For quite some time, I’ve been saying to my peers and detractors that 2018 might finally be the year the “cloud” takes off, whether we’re talking storage in the cloud, CAD in the cloud, simulation in the cloud – whatever in the cloud. I also think that another “cloud” innovation that will get its just attention is the point cloud that will grow far beyond its traditional role for representing surfaces to becoming an integral component of 3D modeling and maybe even virtual reality.
So, exactly what is a point cloud? Technically, a point cloud is a data base containing points in a 3D coordinate system. A point cloud is a very accurate digital record of an object or space. It is saved as a (very) large number of points that cover surfaces of a scanned/sensed object. The points in a point clouds are always located on the external surfaces of visible objects, because they are the points reflected from scanned objects.
In a three-dimensional coordinate system, these points are usually defined by X, Y, and Z coordinates, and intended to represent the external surface of an object.
Point clouds can be created by several methods, including 3D scanners and photographs. These devices measure a large number of points on an object’s surface, and often output a point cloud as a data file. The point cloud represents the set of points that the device has measured.

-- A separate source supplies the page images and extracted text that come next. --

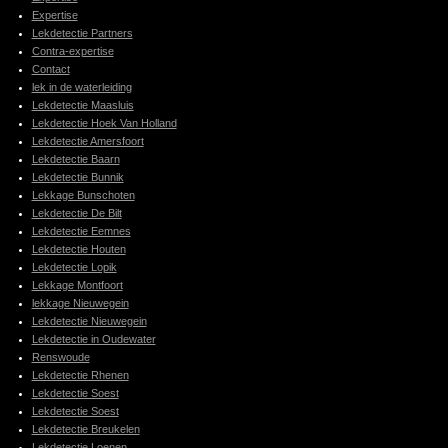
Expertise
Lekdetectie Partners
Contra-expertise
Contact
lek in de waterleiding
Lekdetectie Maasluis
Lekdetectie Hoek Van Holland
Lekdetectie Amersfoort
Lekdetectie Baarn
Lekdetectie Bunnik
Lekkage Bunschoten
Lekdetectie De Bilt
Lekdetectie Eemnes
Lekdetectie Houten
Lekdetectie Lopik
Lekkage Montfoort
lekkage Nieuwegein
Lekdetectie Nieuwegein
Lekdetectie in Oudewater
Renswoude
Lekdetectie Rhenen
Lekdetectie Soest
Lekdetectie Soest
Lekdetectie Breukelen
Lekdetectie Loenen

Reality Capture – Converting Photos Into 3D Models
The key factor in acquiring point cloud data is the access/visibility to scanned surfaces. It is important to remember, that point clouds are created with visible access to real objects. Regardless of the method of acquisition (scanner or photos). It is impossible to obtain points on the surfaces that are not visible from the position from which data is collected. This means that to cover entire objects, many scanning positions must be combined.